There's something fascinating about the General - call me Aleksander, he said, as if his name was just something Alina could shrug off. It's not common information: it's always General or General Kirigan or the Darkling. Never it's Aleksander, even in her wildest dreams, a name as common as dirt, easy to roll off the tongue.
She didn't even think he had a name, which, now that Alina paused and pondered for more than a mere second, it's a ridiculous notion. Everyone had names, even her - even if people didn't like how Ravkan her name was. Alina Starkov: Ravkan to the bone, her mother's tentative of making her less foreign in a hostile land.

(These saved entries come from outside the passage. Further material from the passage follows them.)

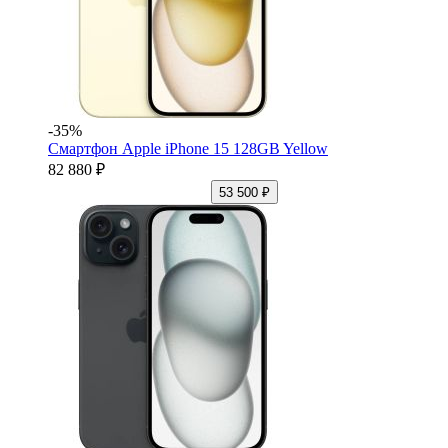
-35%
Смартфон Apple iPhone 15 128GB Yellow
82 880 ₽
53 500 ₽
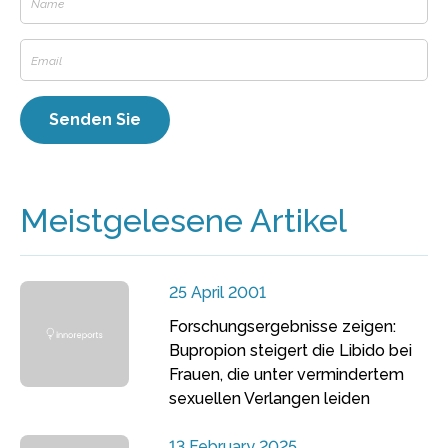
Meistgelesene Artikel
25 April 2001
Forschungsergebnisse zeigen:
Bupropion steigert die Libido bei
Frauen, die unter vermindertem
sexuellen Verlangen leiden
13 February 2025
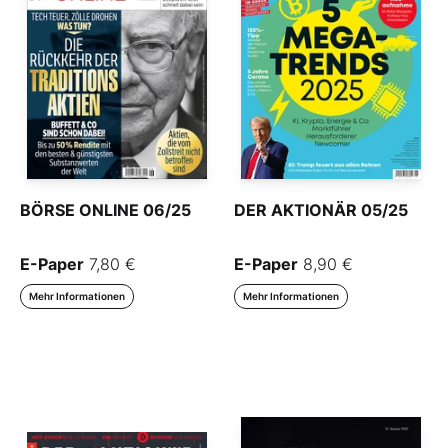
BÖRSE ONLINE 06/25
DER AKTIONÄR 05/25
E-Paper
7,80 €
E-Paper
8,90 €
Mehr Informationen
Mehr Informationen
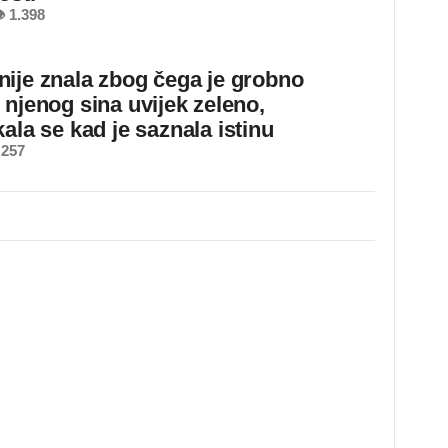
 1.398
ije znala zbog čega je grobno
 njenog sina uvijek zeleno,
ala se kad je saznala istinu
 257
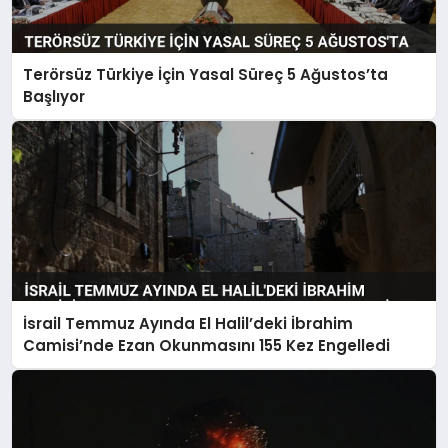
Terörsüz Türkiye İçin Yasal Süreç 5 Ağustos’ta
Başlıyor
İsrail Temmuz Ayında El Halil’deki İbrahim
Camisi’nde Ezan Okunmasını 155 Kez Engelledi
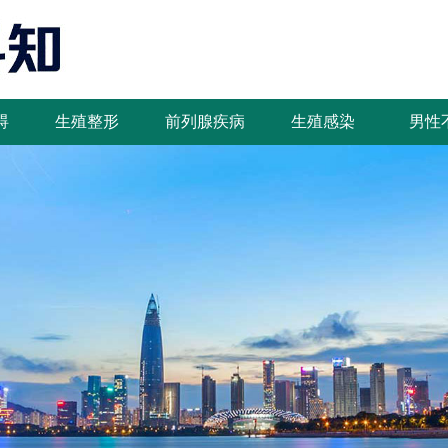
碍
生殖整形
前列腺疾病
生殖感染
男性
碍
生殖整形
前列腺疾病
生殖感染
男性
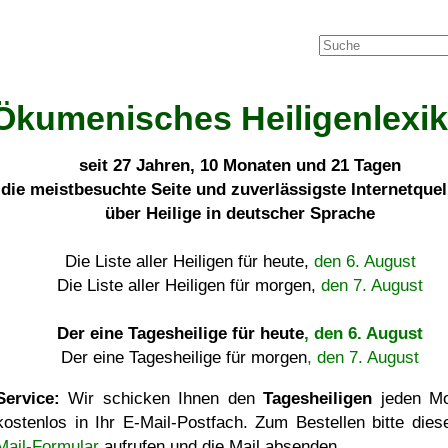
Ökumenisches Heiligenlexi
seit
27 Jahren, 10 Monaten und 21 Tagen
die meistbesuchte Seite und zuverlässigste Internetque
über Heilige in deutscher Sprache
Die Liste aller Heiligen für heute,
den 6. August
Die Liste aller Heiligen für morgen,
den 7. August
Der eine Tagesheilige für heute
, den 6. August
Der eine Tagesheilige für morgen
, den 7. August
Service:
Wir schicken Ihnen den
Tagesheiligen
jeden Mo
kostenlos in Ihr E-Mail-Postfach. Zum Bestellen bitte die
Mail-Formular
aufrufen und die Mail absenden.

But Aleksander never questioned her about being Shu, like other officers in the military had when they put their eyes on her. No, to him she was merely Alina, or even the formal sounding miss Starkov. And the way he looked at her - not like the others did, thinking her holy, or not how she was looked upon her entire life, like she was a Shu spy come to wreck havoc in their land. She just wanted to be seen like she was another Ravkan.
Aleksander looked at her as if she was just Alina. Nothing more, nor anything else. Not a Sun Summoner, tasked with closing the Fold. Not a sankta, a living miracle. Just a girl, with too much weight on her shoulders.
Sometimes she daydreamed, but it would never work: he's older and they both have complicated jobs and it's not like they can carry a romance like it wouldn't be written in her face. It wouldn't be good for either of them - but she was allowed to dream, even if for a moment, as he gave her her favorite flowers in a whim.